For some people, it’s very important to know how spirits are able to make themselves heard. And it was for me too once upon a time. That’s natural, because it’s all a part of believing. My subconscious used to think that if I could figure out how they do it, it would be proof that they were real. But one day I sort of woke up and realized that it didn’t matter. It became simple for me. I hear them, I’m not crazy – they’re real.
Look, I’m not a scientist – obviously. I definitely know that. Either I’m not smart enough or I’m not put together in quite the right way. But then people on this plane will probably never put forth the kind of scientific effort required to find out how the paranormal actually happens. Without that hard scientific proof, the difficult facts will never come to light. So what’s the point then? Why do this? Randy, if you’re not interested in – oh, lets say – running a million volts through a brick wall to see if it liberates centuries old residual EVP, then what the heck are you doing involved with the paranormal at all?

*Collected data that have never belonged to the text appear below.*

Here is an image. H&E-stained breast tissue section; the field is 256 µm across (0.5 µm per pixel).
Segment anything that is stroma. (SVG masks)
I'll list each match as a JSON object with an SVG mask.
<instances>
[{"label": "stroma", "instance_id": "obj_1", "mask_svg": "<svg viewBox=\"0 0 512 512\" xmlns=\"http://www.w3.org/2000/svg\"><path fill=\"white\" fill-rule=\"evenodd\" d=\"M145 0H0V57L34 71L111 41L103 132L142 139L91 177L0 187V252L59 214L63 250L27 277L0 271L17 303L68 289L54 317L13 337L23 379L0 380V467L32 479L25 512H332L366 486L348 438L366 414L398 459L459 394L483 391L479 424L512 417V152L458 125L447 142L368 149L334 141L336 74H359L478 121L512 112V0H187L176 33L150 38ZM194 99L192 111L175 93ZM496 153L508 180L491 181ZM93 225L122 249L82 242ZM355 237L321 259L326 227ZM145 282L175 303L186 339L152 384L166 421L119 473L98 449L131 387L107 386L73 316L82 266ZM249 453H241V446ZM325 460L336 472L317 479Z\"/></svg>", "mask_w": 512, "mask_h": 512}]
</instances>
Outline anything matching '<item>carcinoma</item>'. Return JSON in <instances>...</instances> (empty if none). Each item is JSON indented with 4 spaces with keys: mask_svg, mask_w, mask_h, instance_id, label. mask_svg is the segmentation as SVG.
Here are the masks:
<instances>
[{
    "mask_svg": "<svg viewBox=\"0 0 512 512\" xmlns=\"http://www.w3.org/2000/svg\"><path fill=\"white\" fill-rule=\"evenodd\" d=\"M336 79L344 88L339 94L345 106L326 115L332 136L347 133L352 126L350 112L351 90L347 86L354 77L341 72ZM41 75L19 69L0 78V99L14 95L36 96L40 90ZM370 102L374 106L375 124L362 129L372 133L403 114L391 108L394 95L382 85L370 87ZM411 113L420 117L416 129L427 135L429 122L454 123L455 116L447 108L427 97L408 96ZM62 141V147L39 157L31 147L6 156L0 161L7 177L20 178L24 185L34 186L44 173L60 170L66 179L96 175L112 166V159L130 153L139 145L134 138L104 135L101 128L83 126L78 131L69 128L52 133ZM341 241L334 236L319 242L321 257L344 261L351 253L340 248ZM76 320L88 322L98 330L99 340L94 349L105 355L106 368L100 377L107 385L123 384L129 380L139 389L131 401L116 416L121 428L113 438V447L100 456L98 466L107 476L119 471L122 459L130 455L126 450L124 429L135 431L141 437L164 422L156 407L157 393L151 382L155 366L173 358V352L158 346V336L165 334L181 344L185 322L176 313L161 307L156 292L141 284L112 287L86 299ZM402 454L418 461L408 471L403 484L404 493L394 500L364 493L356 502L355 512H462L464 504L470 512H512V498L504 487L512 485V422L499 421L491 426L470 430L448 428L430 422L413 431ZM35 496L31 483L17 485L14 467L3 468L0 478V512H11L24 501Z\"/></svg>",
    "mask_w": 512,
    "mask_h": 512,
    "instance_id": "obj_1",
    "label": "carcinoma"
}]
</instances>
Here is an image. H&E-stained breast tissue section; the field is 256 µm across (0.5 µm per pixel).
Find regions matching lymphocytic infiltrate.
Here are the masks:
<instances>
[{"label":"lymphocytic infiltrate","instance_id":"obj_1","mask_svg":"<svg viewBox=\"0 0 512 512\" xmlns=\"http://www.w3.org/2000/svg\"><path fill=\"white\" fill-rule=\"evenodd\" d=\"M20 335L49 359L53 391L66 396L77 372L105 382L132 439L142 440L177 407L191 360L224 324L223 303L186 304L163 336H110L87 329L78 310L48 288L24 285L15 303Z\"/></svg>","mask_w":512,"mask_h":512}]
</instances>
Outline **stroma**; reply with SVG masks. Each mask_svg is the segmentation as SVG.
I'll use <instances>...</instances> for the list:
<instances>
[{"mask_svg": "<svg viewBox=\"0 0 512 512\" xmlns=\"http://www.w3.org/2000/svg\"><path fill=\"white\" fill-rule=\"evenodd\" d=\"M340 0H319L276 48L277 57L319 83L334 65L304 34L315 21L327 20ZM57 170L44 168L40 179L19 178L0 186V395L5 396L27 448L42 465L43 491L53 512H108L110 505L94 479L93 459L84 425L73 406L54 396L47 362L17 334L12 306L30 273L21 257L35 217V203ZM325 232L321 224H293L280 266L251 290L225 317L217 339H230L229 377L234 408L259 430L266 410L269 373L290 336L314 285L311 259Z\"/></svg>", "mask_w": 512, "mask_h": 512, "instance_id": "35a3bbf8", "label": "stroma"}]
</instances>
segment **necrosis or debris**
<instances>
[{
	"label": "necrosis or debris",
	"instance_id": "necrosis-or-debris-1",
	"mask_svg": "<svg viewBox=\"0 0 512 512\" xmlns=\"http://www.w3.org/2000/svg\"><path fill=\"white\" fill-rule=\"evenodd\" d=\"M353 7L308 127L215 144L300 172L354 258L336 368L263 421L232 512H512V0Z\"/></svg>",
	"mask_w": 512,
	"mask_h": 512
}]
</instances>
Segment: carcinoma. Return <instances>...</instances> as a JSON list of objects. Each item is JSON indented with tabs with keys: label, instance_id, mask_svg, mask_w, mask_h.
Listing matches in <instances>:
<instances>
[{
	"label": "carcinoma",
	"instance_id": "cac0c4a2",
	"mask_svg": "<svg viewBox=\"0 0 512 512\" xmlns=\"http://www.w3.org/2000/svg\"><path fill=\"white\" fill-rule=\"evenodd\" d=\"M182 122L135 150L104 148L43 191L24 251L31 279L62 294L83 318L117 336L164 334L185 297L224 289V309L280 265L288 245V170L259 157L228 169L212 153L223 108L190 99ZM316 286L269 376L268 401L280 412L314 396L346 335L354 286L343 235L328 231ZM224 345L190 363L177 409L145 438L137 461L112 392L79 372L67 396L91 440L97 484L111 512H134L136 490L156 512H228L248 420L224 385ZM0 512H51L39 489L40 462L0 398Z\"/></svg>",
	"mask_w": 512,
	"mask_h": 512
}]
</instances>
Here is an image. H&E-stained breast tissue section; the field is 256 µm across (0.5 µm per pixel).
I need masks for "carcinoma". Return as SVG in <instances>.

What’s the point? I’m involved in this because they are talking, and I don’t know about you, but I hate being ignored! I suspect it’s the same with them. I respect all my fellow EVP researchers out there who need to prove something definitive. But I’d rather spend my time listening or talking back, no matter how silly I sound. I just have to hear what it is they have to say because it’s better to learn about them, from them. And perhaps, in a display of complete and utter arrogance – I think they like me.
Sometimes they’re all ticked off and stuff, but they still speak to me. I don’t think it’s an accident. I think they know I believe in them, and I think they know I like them. I’m certainly open, and I value their thoughts. I am myself and they are themselves around me. They are safe to be whatever they are. I don’t wanna get in their business and tell them what to do. I don’t wanna send them to any light, or help them cross over. I don’t wanna preach at them or try to make them deal with what they did when they were in body. I’m not there to be their best friend, their mother, their confessor or their jailer.

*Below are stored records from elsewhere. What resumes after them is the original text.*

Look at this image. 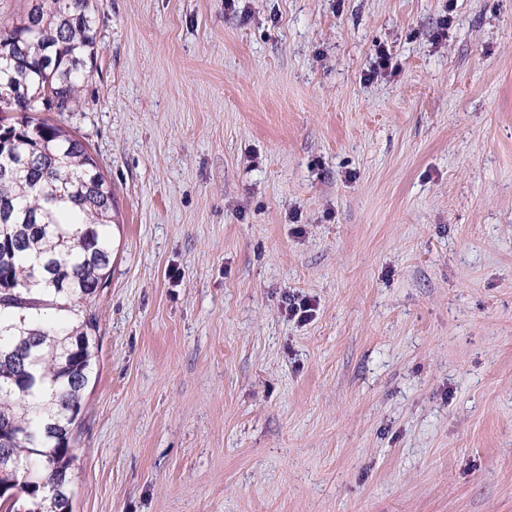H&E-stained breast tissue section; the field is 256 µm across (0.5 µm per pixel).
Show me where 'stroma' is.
Returning a JSON list of instances; mask_svg holds the SVG:
<instances>
[{"mask_svg":"<svg viewBox=\"0 0 512 512\" xmlns=\"http://www.w3.org/2000/svg\"><path fill=\"white\" fill-rule=\"evenodd\" d=\"M88 9L74 512H512V0Z\"/></svg>","mask_w":512,"mask_h":512,"instance_id":"obj_1","label":"stroma"}]
</instances>
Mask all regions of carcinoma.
I'll return each mask as SVG.
<instances>
[{
  "mask_svg": "<svg viewBox=\"0 0 512 512\" xmlns=\"http://www.w3.org/2000/svg\"><path fill=\"white\" fill-rule=\"evenodd\" d=\"M88 0H33L0 32V504L59 512L109 285L115 197L69 112L94 59ZM81 225L82 230L74 229Z\"/></svg>",
  "mask_w": 512,
  "mask_h": 512,
  "instance_id": "cac0c4a2",
  "label": "carcinoma"
}]
</instances>
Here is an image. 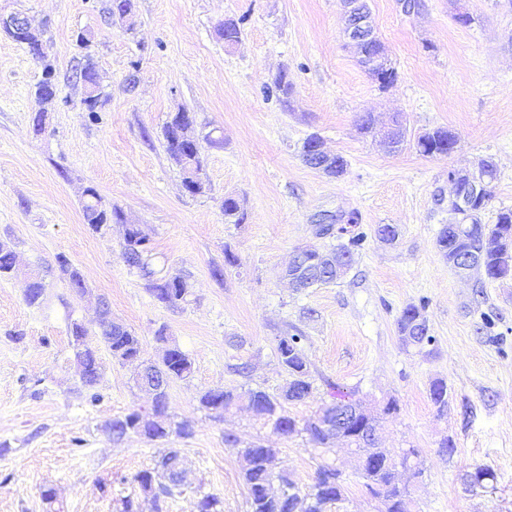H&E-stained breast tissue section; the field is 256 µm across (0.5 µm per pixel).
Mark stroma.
<instances>
[{"label":"stroma","instance_id":"obj_1","mask_svg":"<svg viewBox=\"0 0 512 512\" xmlns=\"http://www.w3.org/2000/svg\"><path fill=\"white\" fill-rule=\"evenodd\" d=\"M131 3L125 23L111 16L112 0H0V16L41 23L47 53L38 60L0 31V240L12 241L20 265L46 285L42 305L31 307L24 277L0 279V512H48L45 485L57 489L62 512H117L123 498L139 496L134 477L162 445L109 434L113 417L147 406L148 397L107 350L94 393L81 389L68 326L93 324L95 306L71 292L61 254L139 336L143 358H157L154 332L164 324L192 361L191 376L169 389L172 413L191 421L194 435L165 444L182 449L187 482L166 512H197L204 493L220 497L224 512H247L239 457L224 445L228 430L278 449L298 483L336 466L346 493L327 512H381L345 443L324 448L305 435L273 434L244 410L214 421L199 408L210 388L281 391L287 376L276 345L290 326L306 336L314 386L308 402L289 405L292 416L311 417L334 384L370 408L396 401L381 446L396 459L417 453L420 472L400 473L412 512H512V276H460L436 246L449 218V170L492 158L498 179L481 219L494 223L512 207V0H424L415 15L399 0H369L398 71L386 90L345 47L340 0ZM461 12L471 25L456 22ZM227 18L242 29L231 47L217 32ZM86 55L104 100L94 120L73 74ZM48 63L58 91L45 109L35 90ZM283 70L294 89L286 107L273 86ZM181 110L200 136L209 183L201 195L184 189L164 147V127ZM367 112L381 129L401 117V151L360 133ZM441 126L456 133L457 151L417 152L416 137ZM313 133L345 157L343 176L302 162ZM89 187L122 209L125 224L99 234L84 223ZM228 194L242 201L244 223H225ZM324 213L336 217L337 242L359 237L355 263L336 283L294 291L283 270L297 248L315 243ZM129 223L149 234L157 268L186 277L190 294L180 307L156 301L123 263ZM380 224L396 226L394 242L376 235ZM228 250L237 266L225 265ZM411 304L423 307L433 337L422 348L399 338L397 318ZM242 364L248 375L236 374ZM437 379L448 386L442 414L429 399ZM447 439L455 452L443 458ZM479 467L493 480L468 485Z\"/></svg>","mask_w":512,"mask_h":512}]
</instances>
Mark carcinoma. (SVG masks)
<instances>
[{"mask_svg": "<svg viewBox=\"0 0 512 512\" xmlns=\"http://www.w3.org/2000/svg\"><path fill=\"white\" fill-rule=\"evenodd\" d=\"M218 34L227 46L238 43L242 31L238 21L228 18L220 24ZM13 39L27 45L29 52L39 60H45L46 52L35 39L27 32L21 31L13 34ZM357 62L364 71L379 84V88L387 89L397 80L398 73L392 65L385 45L372 35L369 39L358 44L356 49ZM273 84L280 94L283 106H288L293 93V84L288 79V73L279 72ZM39 94L49 100L56 96L55 71L52 65L46 64L43 69L42 80L39 83ZM179 123V114H174L164 129L165 148L169 156L186 170L203 169L200 150H194L181 143L176 136V127ZM456 134L446 128L437 127L420 134L416 141V149L425 156L435 154H452L457 146ZM498 169L495 162L482 159L472 170V178L485 185L484 194L473 201L468 209L458 207L453 198L448 200V210L454 214V221L441 226L436 244L446 260L450 261L461 250L469 251L479 262L483 274L489 279H498L502 274L500 263V239L503 234L512 231V209L503 208L498 211L496 222L484 224L481 214L485 211L492 199L493 183L497 180ZM244 208L240 200L234 195L224 197V220L229 224H240L244 220ZM84 223L95 232L109 228L113 224L126 223L124 213L117 207L106 208L97 191L88 188L87 200L83 205ZM358 240L349 239L337 248L324 251L316 246H304L295 251V261L302 268V277L305 287L313 288L336 282L340 276L333 271L326 270L323 259L337 252L350 257L354 256ZM121 258L126 266L137 271L148 282L152 295L161 303L170 308H177L186 300L189 293L187 288H179L176 279L182 275L162 272L153 267V248L148 235L140 234L134 228L125 234L121 250ZM61 274L68 285H73L82 278V271L74 266L65 256L57 258ZM45 290L43 280L32 283L25 292V302L29 306L41 304ZM427 321L423 308L416 305L405 307L398 320V332L402 342L407 346H424L433 341L429 333L419 331L420 324ZM70 345L74 351L75 361L84 366L86 379L82 386L86 389L94 387L100 373L99 346H105L112 358L124 363L130 356L140 353V338L124 328L122 330L108 331L100 329L96 332V340L87 345L80 341L81 332L76 323L69 328ZM305 337L301 332L284 333L278 338L277 359L280 367L288 374L289 389L277 394L269 393L260 388H249L238 392L234 389L211 388L204 391L200 398V406L209 415L218 419L231 408L237 406L241 400L247 401V406L254 412V417L270 425L278 434L288 437L298 432L297 421L288 415L286 404L304 402L312 393V382L307 360L304 355L303 342ZM156 373L164 379V388L153 399V413L167 422L165 426L151 425V437L163 439L171 431L183 437L193 435V427L188 421L170 427L172 420L168 413L170 384L176 380L188 378L193 370L192 361L180 348L176 347L161 361L155 364ZM429 396L437 411L448 409V386L442 380L431 383ZM360 403L341 396L338 400L320 407L323 411V426L319 427L313 422L305 425V430L313 440L320 445H329L336 440L339 417L345 413L350 417L343 427V435L349 437L355 447L363 448L366 452V462L360 469V476L369 492L382 497L384 512H410L409 493L400 486L393 470L395 464L386 461L384 455L378 451V440L370 438L368 430L371 427L369 420L362 414L356 413ZM238 456L242 459L241 477L248 490L247 512H290L281 503H274L265 499L264 487L279 475L278 449L267 448L262 444L249 443L244 447L236 448ZM179 448H165L155 464L139 471L134 476L141 494L151 499L154 512H163L168 500L181 493L182 485L176 483L169 472L168 463L178 457ZM289 489L302 495L306 508L304 512H325L327 505L342 499L345 493L344 481L336 468L330 465L320 466L312 482L304 487L297 481L287 483ZM198 512H224V502L213 495L204 494L197 502Z\"/></svg>", "mask_w": 512, "mask_h": 512, "instance_id": "obj_1", "label": "carcinoma"}]
</instances>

I am there to listen and I almost always say thank you and goodbye. Because I appreciate it! I’m Mrs. Keller’s polite little boy. I allow them their dignity and I pay them their respect. And they let me hear them. A lot. I’m pretty sure they know that I believe they are still alive and I think they realize that in my eyes, they are equals, and every bit as important as I am. They are who they always were, and I wouldn’t change a thing about them. And I do record them frequently. And I am eternally grateful for it. More, please!
You know, in time, I believe we all eventually reach the point where we understand the value in just listening. That’s what I’m doing – that’s the point of it all and why I still do this after all this time. That’s what floats my boat. I just listen.